### WHAT YOU SHOULD DO
An exact reproduction of the records is required, with all images left out.

### RECORDS FOR THIS TASK
============

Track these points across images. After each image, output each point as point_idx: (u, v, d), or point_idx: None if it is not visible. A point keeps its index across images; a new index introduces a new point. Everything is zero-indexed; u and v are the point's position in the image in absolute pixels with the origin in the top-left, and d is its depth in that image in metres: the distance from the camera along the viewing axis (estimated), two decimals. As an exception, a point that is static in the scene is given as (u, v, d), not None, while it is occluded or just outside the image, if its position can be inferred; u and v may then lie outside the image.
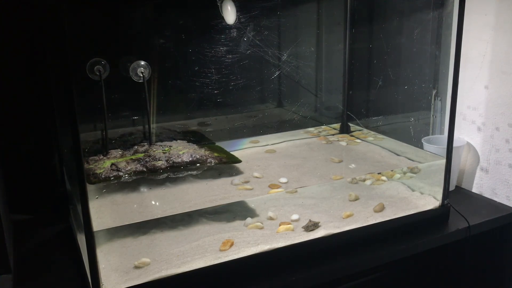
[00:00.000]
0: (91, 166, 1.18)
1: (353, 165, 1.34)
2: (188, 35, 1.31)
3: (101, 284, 0.89)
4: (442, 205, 1.22)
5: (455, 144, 1.21)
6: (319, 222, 1.10)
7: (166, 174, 1.20)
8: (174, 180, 1.20)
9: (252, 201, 1.13)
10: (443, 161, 1.21)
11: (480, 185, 1.42)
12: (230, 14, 1.24)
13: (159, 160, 1.20)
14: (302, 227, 1.09)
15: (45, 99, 1.26)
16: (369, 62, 1.57)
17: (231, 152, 1.33)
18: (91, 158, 1.23)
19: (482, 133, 1.39)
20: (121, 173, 1.15)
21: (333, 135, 1.59)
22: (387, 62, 1.51)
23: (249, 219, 1.09)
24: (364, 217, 1.15)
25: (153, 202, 1.13)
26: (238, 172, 1.27)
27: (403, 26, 1.48)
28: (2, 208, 1.09)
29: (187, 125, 1.43)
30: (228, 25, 1.29)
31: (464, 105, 1.42)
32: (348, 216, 1.15)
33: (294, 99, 1.60)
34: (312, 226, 1.09)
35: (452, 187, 1.40)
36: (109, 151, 1.25)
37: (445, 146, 1.20)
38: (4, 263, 1.00)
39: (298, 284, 1.02)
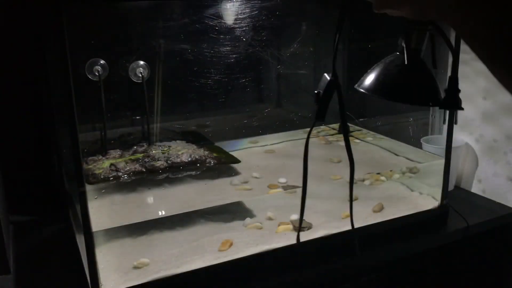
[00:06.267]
0: (90, 166, 1.18)
1: (352, 165, 1.34)
2: (187, 35, 1.30)
3: (100, 285, 0.89)
4: (441, 205, 1.22)
5: (454, 144, 1.21)
6: (311, 223, 1.10)
7: (165, 175, 1.19)
8: (173, 180, 1.20)
9: (251, 201, 1.13)
10: (442, 161, 1.20)
11: (479, 185, 1.42)
12: (229, 14, 1.24)
13: (158, 160, 1.20)
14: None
15: (44, 99, 1.25)
16: (368, 62, 1.56)
17: (230, 153, 1.33)
18: (90, 158, 1.23)
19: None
20: (120, 174, 1.15)
21: (332, 135, 1.59)
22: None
23: (248, 219, 1.09)
24: (363, 217, 1.15)
25: (152, 203, 1.13)
26: (237, 173, 1.27)
27: (401, 26, 1.48)
28: (2, 209, 1.09)
29: (186, 125, 1.43)
30: (227, 25, 1.29)
31: (463, 105, 1.42)
32: (347, 216, 1.15)
33: (293, 99, 1.60)
34: (304, 227, 1.09)
35: (451, 187, 1.40)
36: (108, 151, 1.25)
37: (444, 146, 1.20)
38: (3, 264, 1.00)
39: (297, 285, 1.02)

============

### WORKED SOLUTION
Track these points across images. After each image, output each point as point_idx: (u, v, d), or point_idx: None if it is not visible. A point keeps its index across images; a new index introduces a new point. Everything is zero-indexed; u and v are the point's position in the image in absolute pixels with the origin in the top-left, and d is its depth in that image in metres: the distance from the camera along the viewing axis (estimated), two decimals. As an exception, a point that is static in the scene is given as (u, v, d), not None, while it is occluded or just outside the image, if its position can be inferred; u and v may then lie outside the image.
[00:00.000]
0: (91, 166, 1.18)
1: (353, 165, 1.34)
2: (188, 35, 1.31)
3: (101, 284, 0.89)
4: (442, 205, 1.22)
5: (455, 144, 1.21)
6: (319, 222, 1.10)
7: (166, 174, 1.20)
8: (174, 180, 1.20)
9: (252, 201, 1.13)
10: (443, 161, 1.21)
11: (480, 185, 1.42)
12: (230, 14, 1.24)
13: (159, 160, 1.20)
14: (302, 227, 1.09)
15: (45, 99, 1.26)
16: (369, 62, 1.57)
17: (231, 152, 1.33)
18: (91, 158, 1.23)
19: (482, 133, 1.39)
20: (121, 173, 1.15)
21: (333, 135, 1.59)
22: (387, 62, 1.51)
23: (249, 219, 1.09)
24: (364, 217, 1.15)
25: (153, 202, 1.13)
26: (238, 172, 1.27)
27: (403, 26, 1.48)
28: (2, 208, 1.09)
29: (187, 125, 1.43)
30: (228, 25, 1.29)
31: (464, 105, 1.42)
32: (348, 216, 1.15)
33: (294, 99, 1.60)
34: (312, 226, 1.09)
35: (452, 187, 1.40)
36: (109, 151, 1.25)
37: (445, 146, 1.20)
38: (4, 263, 1.00)
39: (298, 284, 1.02)
[00:06.267]
0: (90, 166, 1.18)
1: (352, 165, 1.34)
2: (187, 35, 1.30)
3: (100, 285, 0.89)
4: (441, 205, 1.22)
5: (454, 144, 1.21)
6: (311, 223, 1.10)
7: (165, 175, 1.19)
8: (173, 180, 1.20)
9: (251, 201, 1.13)
10: (442, 161, 1.20)
11: (479, 185, 1.42)
12: (229, 14, 1.24)
13: (158, 160, 1.20)
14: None
15: (44, 99, 1.25)
16: (368, 62, 1.56)
17: (230, 153, 1.33)
18: (90, 158, 1.23)
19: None
20: (120, 174, 1.15)
21: (332, 135, 1.59)
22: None
23: (248, 219, 1.09)
24: (363, 217, 1.15)
25: (152, 203, 1.13)
26: (237, 173, 1.27)
27: (401, 26, 1.48)
28: (2, 209, 1.09)
29: (186, 125, 1.43)
30: (227, 25, 1.29)
31: (463, 105, 1.42)
32: (347, 216, 1.15)
33: (293, 99, 1.60)
34: (304, 227, 1.09)
35: (451, 187, 1.40)
36: (108, 151, 1.25)
37: (444, 146, 1.20)
38: (3, 264, 1.00)
39: (297, 285, 1.02)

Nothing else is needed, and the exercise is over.